WORK INSTRUCTION 1 –
Decide whether each statement agrees with the Mekong cruise article: (a) the cruise begins in Ho Chi Minh City; (b) the Toum Tiou II carries 38 passengers; (c) the cruise lasts ten days. Answer each with yes or no and quote the deciding words.
WORK INSTRUCTION 2 –
Carry on the Mekong cruise article from its last sentence.

Georgia Dixon
Cruising

Cruising the mighty Mekong River

The mighty big river resembled "an immense snake uncoiled, with its head in the sea, its body resting curving afar over a vast country, and its tail lost in the depths of the land".

At least that's what the pretentiously packed Joseph Conrad classic Heart of Darkness says.

But what could scream Apocalypse Now, the Vietnam war-era cinema classic based on Conrad's novel, more than an eight-day cruise up the Mekong River?

The cruise, beginning in Ho Chi Minh City, formerly Saigon, and finishing deep in the heart of Cambodia, certainly resonates with the broad theme of the novel and the movie.

OK, so seven nights aboard the classy but not opulent Toum Tiou II - 38m long, carrying 28 passengers in 14 comfortable cabins, with a crew of 15  to cater to your travelling needs - is a far cry from a trip aboard a naval patrol boat to hunt a renegade colonel, or a steamer in search of a trader gone rogue.

DATASET ENTRIES –
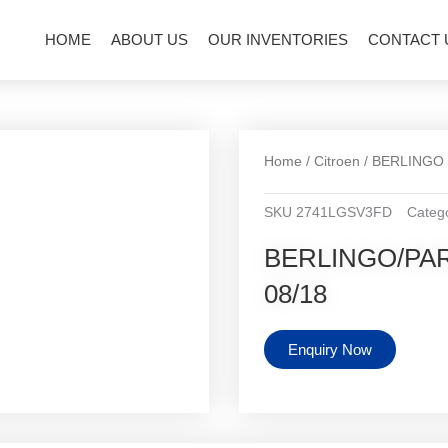
HOME
ABOUT US
OUR INVENTORIES
CONTACT 
Home
/
Citroen
/
BERLINGO
SKU
2741LGSV3FD
Categ
BERLINGO/PART
08/18
Enquiry Now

ANSWER 1 –
(a) Yes: "beginning in Ho Chi Minh City, formerly Saigon"
(b) No: "carrying 28 passengers in 14 comfortable cabins"
(c) No: "an eight-day cruise up the Mekong River"

ANSWER 2 –
Anything found at the end is bound to pale beside the insane villain Kurtz.

Still, there is something of the wild about the Indochinese Peninsula.  For a generation brought up on Vietnam War stories, the romance of the region's history can't fail to intrigue.

G-Adventures is a small group travel company that offers "socially and environmentally" responsible tours.  Its new Mekong River cruise offers travellers a glimpse of "one of the few big rivers in the world that refuses to be civilised".

The 4350km Mekong River (the 12th longest in the world) begins in the Tibetan Plateau and runs through China, Myanmar, Laos, Thailand, and Cambodia, before it reaches the sea in Vietnam's Mekong Delta.

For centuries it has been a major trading river and source of food for the cultures that have grown upon its banks.  Markets, temples, and cultural sites, industrial operations and river-based trading activities are all on the agenda.

"The traffic of the great city went on in the deepening night upon the sleepless river", Conrad wrote.  He may have been describing the Thames, but he couldn't have described the Mekong at its Saigon head in any better terms.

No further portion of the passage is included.